_EXERCISE_
An exact copy of every entry below is required, and no picture may appear in it.

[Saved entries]
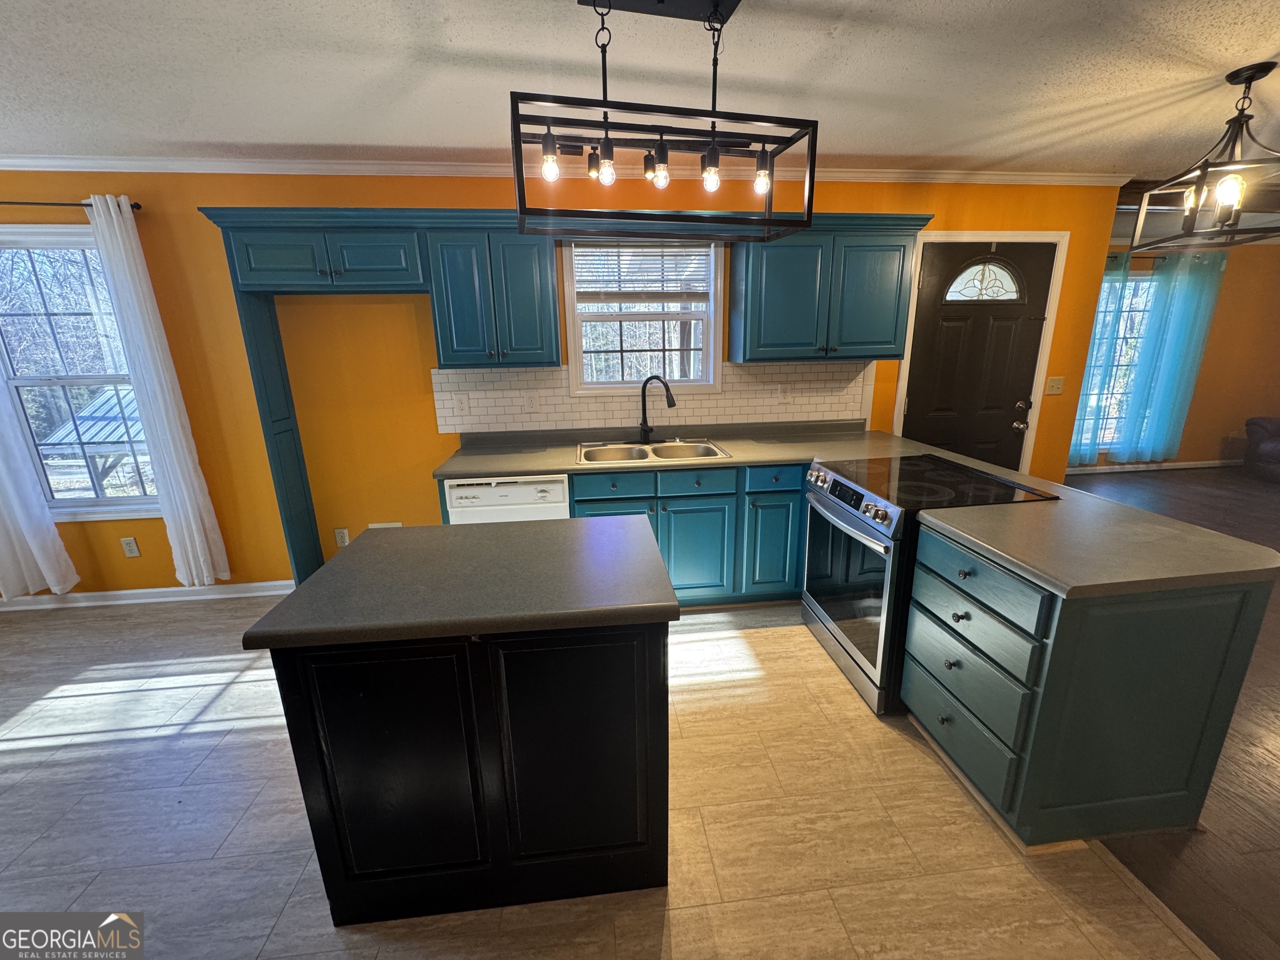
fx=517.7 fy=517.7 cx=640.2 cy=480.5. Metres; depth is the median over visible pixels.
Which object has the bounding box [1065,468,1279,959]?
wood floor
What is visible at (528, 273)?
upper cabinet
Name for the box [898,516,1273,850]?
peninsula cabinet
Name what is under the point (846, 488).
range
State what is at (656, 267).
window blind
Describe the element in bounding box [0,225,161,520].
left window
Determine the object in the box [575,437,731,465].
sink
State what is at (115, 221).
white curtain
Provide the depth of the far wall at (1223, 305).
5.62 m
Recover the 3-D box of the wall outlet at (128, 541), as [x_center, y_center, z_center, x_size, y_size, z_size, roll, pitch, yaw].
[-3.105,0.404,3.152,0.073,0.119,0.009,-3,16,-6]
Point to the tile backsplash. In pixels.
(549, 375)
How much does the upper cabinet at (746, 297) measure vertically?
0.707 m
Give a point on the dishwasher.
(549, 488)
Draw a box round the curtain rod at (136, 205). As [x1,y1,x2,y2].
[0,199,144,210]
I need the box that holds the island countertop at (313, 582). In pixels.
[242,517,679,649]
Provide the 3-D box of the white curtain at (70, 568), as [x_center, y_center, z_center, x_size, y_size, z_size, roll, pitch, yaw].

_PROBLEM SOLUTION_
fx=517.7 fy=517.7 cx=640.2 cy=480.5. Metres; depth is the median over visible pixels.
Which object has the bounding box [1065,468,1279,959]?
wood floor
What is visible at (528, 273)?
upper cabinet
Name for the box [898,516,1273,850]?
peninsula cabinet
Name what is under the point (846, 488).
range
State what is at (656, 267).
window blind
Describe the element in bounding box [0,225,161,520].
left window
Determine the object in the box [575,437,731,465].
sink
State what is at (115, 221).
white curtain
Provide the depth of the far wall at (1223, 305).
5.62 m
Recover the 3-D box of the wall outlet at (128, 541), as [x_center, y_center, z_center, x_size, y_size, z_size, roll, pitch, yaw].
[-3.105,0.404,3.152,0.073,0.119,0.009,-3,16,-6]
Point to the tile backsplash. In pixels.
(549, 375)
How much does the upper cabinet at (746, 297) measure vertically?
0.707 m
Give a point on the dishwasher.
(549, 488)
Draw a box round the curtain rod at (136, 205). As [x1,y1,x2,y2].
[0,199,144,210]
I need the box that holds the island countertop at (313, 582). In pixels.
[242,517,679,649]
Provide the 3-D box of the white curtain at (70, 568), as [x_center, y_center, z_center, x_size, y_size, z_size, roll, pitch, yaw].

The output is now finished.